A Nablus, in Cisgiordania, nella città vecchia, un gruppo di donne palestinesi ha riattato una casa antica: hanno cucina e scuola di cucina. Mentre degusto delizie di cui istantaneamente dimentico i nomi, il canto del muezzin – che qui suona melodioso più che perentorio, e certamente venato di malinconia – mi sorprende nell’atto di rigirarmi nella testa quell’antichissima, mai realizzata profezia: «Credimi, donna, viene l’ora in cui né su questo monte né a Gerusalemme adorerete il Padre». Già, questo monte: perché è proprio qui, accanto a Nablus. Dicono che c’è ancora, il pozzo della Samaritana.

Tremenda ironia della storia: lo stesso nome di Samaria suona oggi feroce qui, dove viene usato come un segnaposto etno-biblico per giustificare un regime di occupazione ingiusta e illegale, irremovibile nel difendere la continua avanzata dei coloni israeliani dentro ciò che resta dei territori palestinesi.

Proprio quel nome! Che risuona nella memoria di tante infanzie europee, evocando il buon samaritano, certo, ma anche quella misteriosa samaritana al pozzo, alla quale Gesù secondo il Vangelo di Giovanni disse le parole più illuminate, anzi più illuministiche, che mai profeta antico abbia pronunciato: «Viene l’ora - ed è questa - in cui i veri adoratori adoreranno il Padre in spirito e verità».

Più di due millenni son passati, e quell’ora sembra sempre più lontana: anzi, nell’ultimo secolo non ha fatto che crescere quel tremendo peccato contro lo spirito che consiste a mettere i nomi di Dio sulle bandiere, riducendoli a parole assassine.

 Eppure questo canto genera un’ora fuori dal tempo e dallo spazio, un presente tonale che sembra abbracciare i millenni e carezzare il volto sfigurato del dolore, ridargli forma umana…e mentre penso questo, un’altra voce e un altro ritmo mi sorprendono, salendo dal patio sottostante, dove alcune donne calabresi improvvisano una tammurriata dell’Aspromonte, e la malinconia cede il passo al riso dei sonagli, ai passi di una danza scanzonata e gentile – senza mutare in nulla il sapore del canto. O dell’incanto. Così mediterraneo, così nostro.

Anche questo incanto, mi sorprendo a pensare, ben la conosce, quell’ora di spirito e verità che libera dalle contese del tempo e dello spazio.
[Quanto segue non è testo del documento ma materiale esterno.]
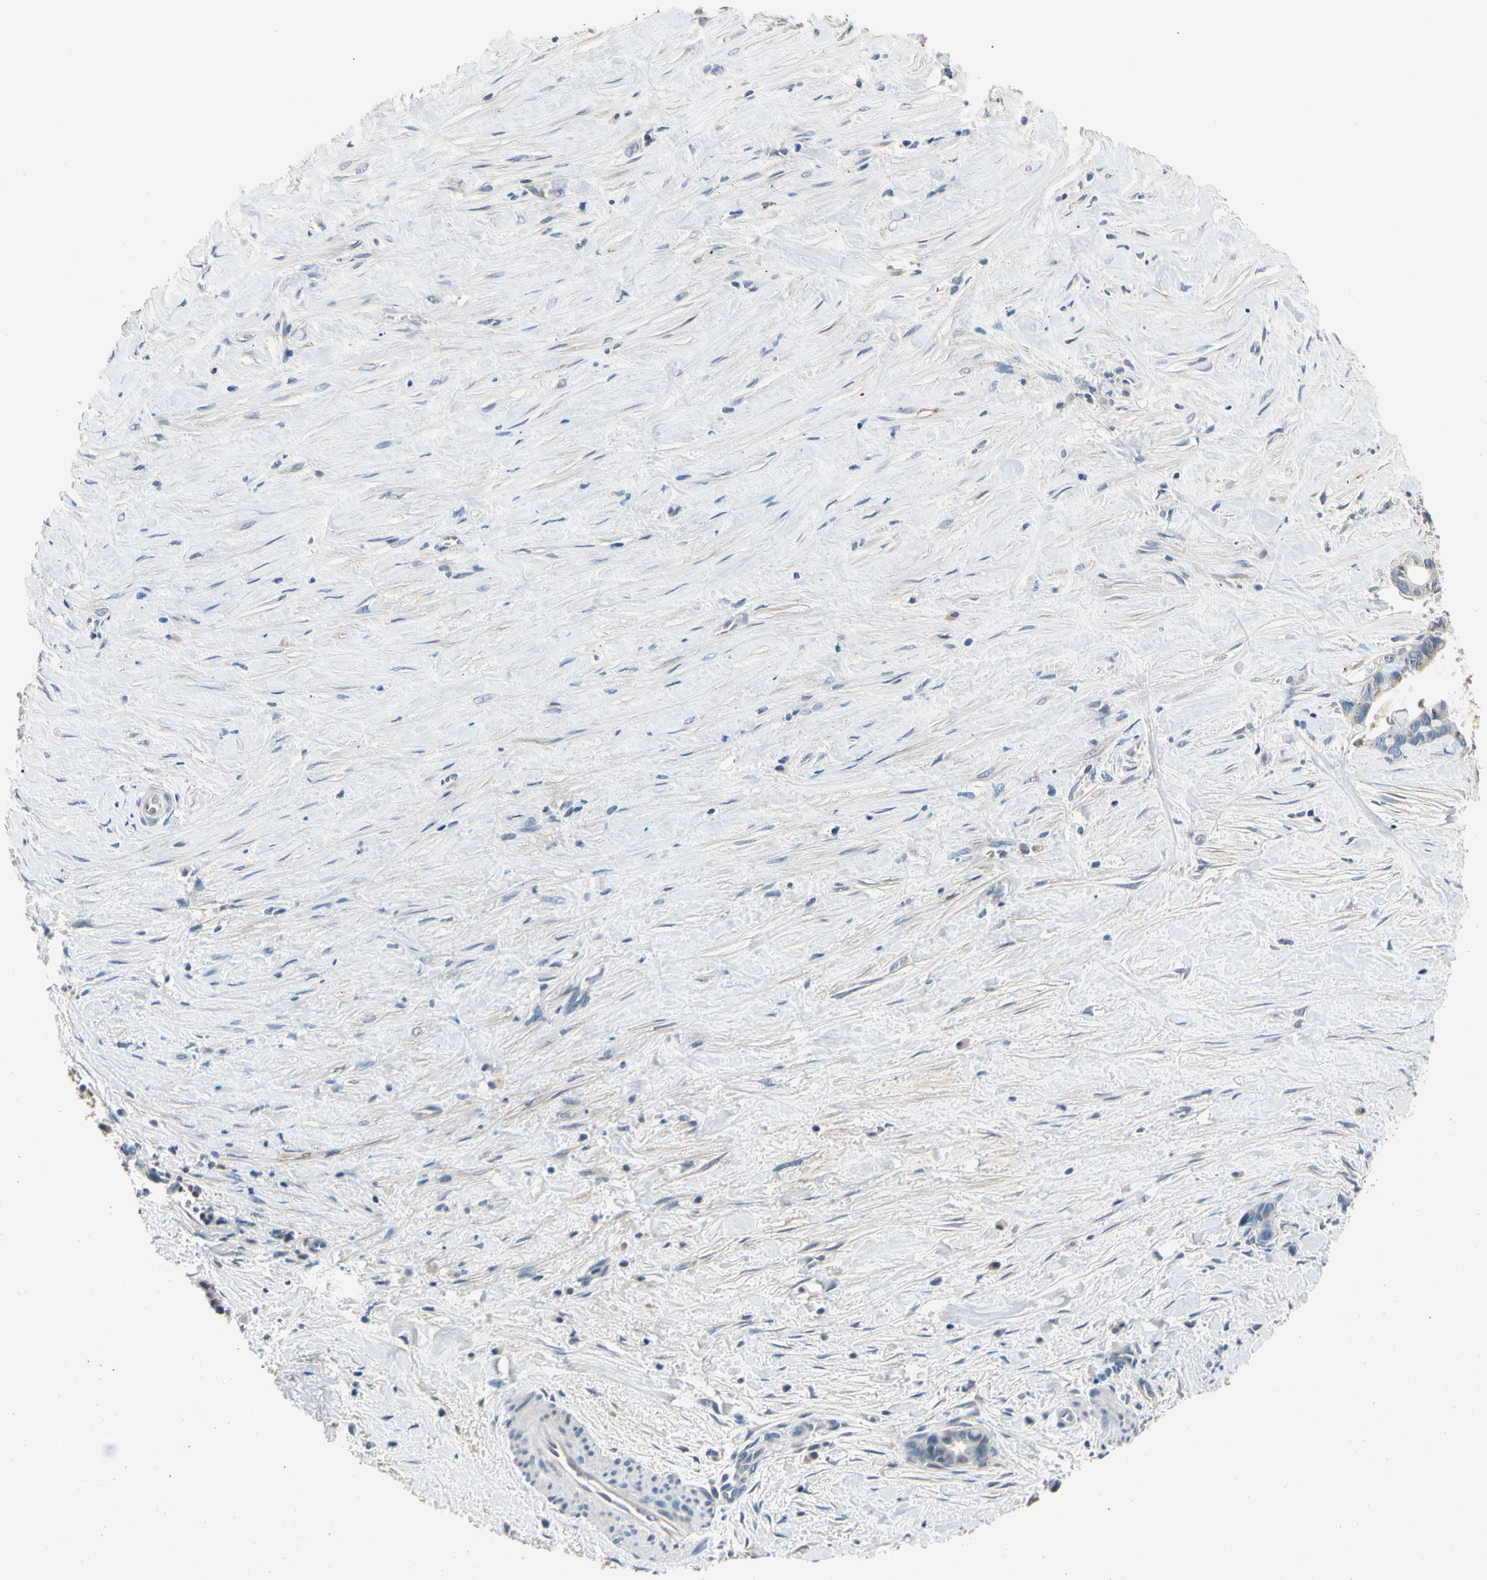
{"staining": {"intensity": "negative", "quantity": "none", "location": "none"}, "tissue": "liver cancer", "cell_type": "Tumor cells", "image_type": "cancer", "snomed": [{"axis": "morphology", "description": "Cholangiocarcinoma"}, {"axis": "topography", "description": "Liver"}], "caption": "Immunohistochemistry of cholangiocarcinoma (liver) shows no positivity in tumor cells.", "gene": "ALPL", "patient": {"sex": "female", "age": 55}}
Queste due voci intrecciate ne ripetono la luce, anzi i Lumi, il respiro dell’universale nelle particolari lingue e melodie che qui salgono al cielo, oggi azzurro.

E mi torna in mente un’acuta considerazione sulle luci di Hanukkà, che ricordo di aver letto qualche giorno fa (Domani 24 dicembre).

David Assael, l’autore dell’articolo, indirizzava una critica al tentativo del nostro presidente del Consiglio, vulgo Giorgia Meloni, di omologare Hanukkà a una celebrazione identitaria, che appunto “resiste alle omologazioni”, come altri fanno con i loro propri simboli identitari.

È vero, sostiene Assael, che con Hanukkà si celebra la resistenza ebraica al tentativo di assimilazione ellenica.

Ma ciò che «difendevano i sacerdoti asmonei asserragliati nel Tempio di Gerusalemme era il culto del Dio unico davanti al quale siamo tutti uguali, al di là di genere (Adamo non era un uomo ma un androgino), origine etnica o religiosa (il Santuario di Gerusalemme, una volta a settimana, era aperto al culto delle altre fedi). Non, quindi, la difesa di una tradizione, ma esattamente l’opposto: la difesa dei diritti di ogni individuo rispetto all’oppressione delle tradizioni». Magari.

Magari anche i candelabri di Hanukkà venissero ad aumentare la luce di quell’ora che viene “in spirito e verità”, fuori dallo spazio e dal tempo dell’oppressione.

Io spero che Assael abbia ragione. Che anche quello di Hanukkà sia un felice botto di illuminismo millenario, una sorta di fuoco d’artificio della divina ragione per festeggiare l’eone nuovo dell’umanità.

Però, Davide, perché non vieni qui a spiegarlo a questi pii coloni, e ai loro rappresentanti ultraortodossi e xenofobi al governo appena installato alla Knesset?

Infatti il nuovo governo israeliano, invece che vita nuova, promette “impunità preventiva” per i soldati e la polizia israeliana qualunque cosa facciano nei territori palestinesi occupati, limitazione dei poteri della corte suprema, raddoppio dei fondi per le organizzazioni ortodosse. Sarà così che si difendono i diritti umani dall’oppressione delle tradizioni? O i palestinesi sono meno umani degli altri?